Optimizing tree selection for planning cable yarding operations: a multi-objective modelling approach

Abstract

When planning timber harvesting in mountainous areas, selecting the trees to extract is highly challenging. This is due to the need to consider both the forest management plan as well as feasibility aspects of the logging operation. Additionally, the choice using cable yarding systems in steep and difficult terrain increases the complexity and related costs of the harvesting process. The protective function of mountain forests against natural hazards adds another layer of consideration. Decision-makers must strike a balance between maintaining the protective function of the forest directly after cutting and on a long term, while maximizing the economic efficiency of the harvesting operation. In this study, we have developed an optimization model for tree selection using linear mixed programming. The model relies on high-resolution airborne laser scanning data to create a forest inventory through individual tree detection. Constituting the Pareto frontier, by optimizing two primary objectives, 15 optimal trade-off solutions could be identified when minimizing the harvesting area and maximizing the economic benefit of timber harvesting.
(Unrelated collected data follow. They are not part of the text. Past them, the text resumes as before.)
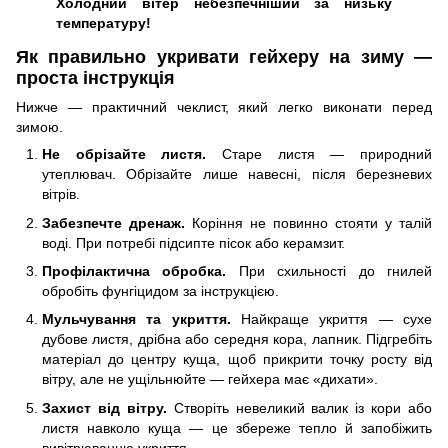
Холодний вітер небезпечніший за низьку
температуру!
Як правильно укривати гейхеру на зиму —
проста інструкція
Нижче — практичний чеклист, який легко виконати перед
зимою.
Не обрізайте листя.
Старе листя — природний
утеплювач. Обрізайте лише навесні, після березневих
вітрів.
Забезпечте дренаж.
Коріння не повинно стояти у талій
воді. При потребі підсипте пісок або керамзит.
Профілактична обробка.
При схильності до гнилей
обробіть фунгіцидом за інструкцією.
Мульчування та укриття.
Найкраще укриття — сухе
дубове листя, дрібна або середня кора, лапник. Підгребіть
матеріал до центру куща, щоб прикрити точку росту від
вітру, але не ущільнюйте — гейхера має «дихати».
Захист від вітру.
Створіть невеликий валик із кори або
листя навколо куща — це збереже тепло й запобіжить
вивітрюванню укриття.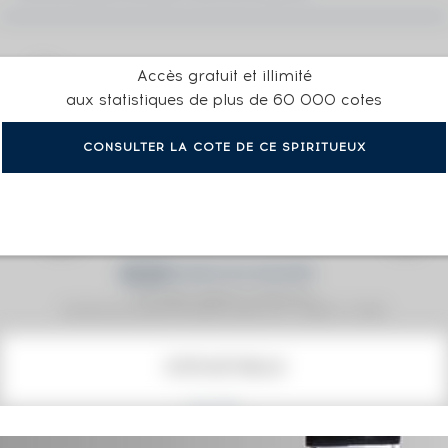
Accès gratuit et illimité
aux statistiques de plus de 60 000 cotes
CONSULTER LA COTE DE CE SPIRITUEUX
Prix moyen proposé aux particuliers.
Evolution de la cote © Fine Spirits Auction S.A.S - (cotation / année)
COTE ACTUELLE
175
€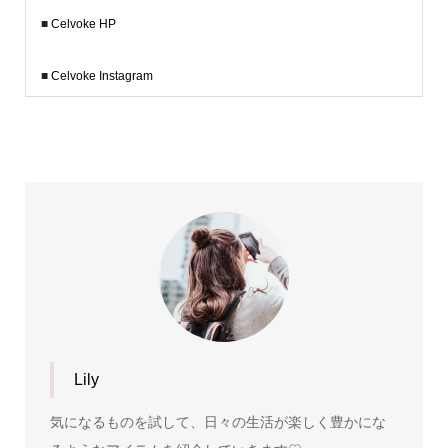
■
Celvoke HP
■
Celvoke Instagram
Lily
気になるものを試して、日々の生活が楽しく豊かにな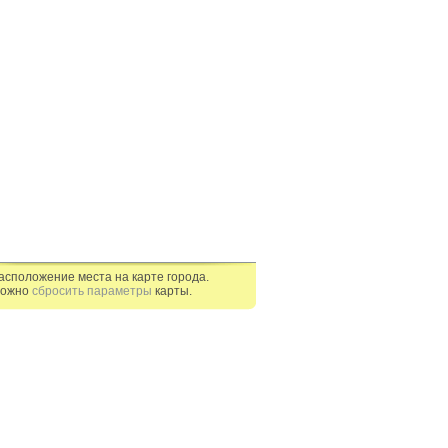
асположение места на карте города.
ожно
сбросить параметры
карты.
Four of the solutions were identified, which maintain the maximum protective effect of the remaining forest, with a cumulative basal area ranging from 33.3 to 33.9 m²ha⁻¹, while significantly reducing the economic loss from 17 % to 79.6 % when emphasizing the economic benefit maximization. Furthermore, the model presented four solutions that keep the protective effect above the minimum threshold (cumulative basal area > 30 m²ha⁻¹) while also resulting in positive economic benefits from harvesting. This model presents a method that integrates a multi-objective approach to decision making, considering the practical constraints of cable yarding technology in the process of tree selection in mountainous areas.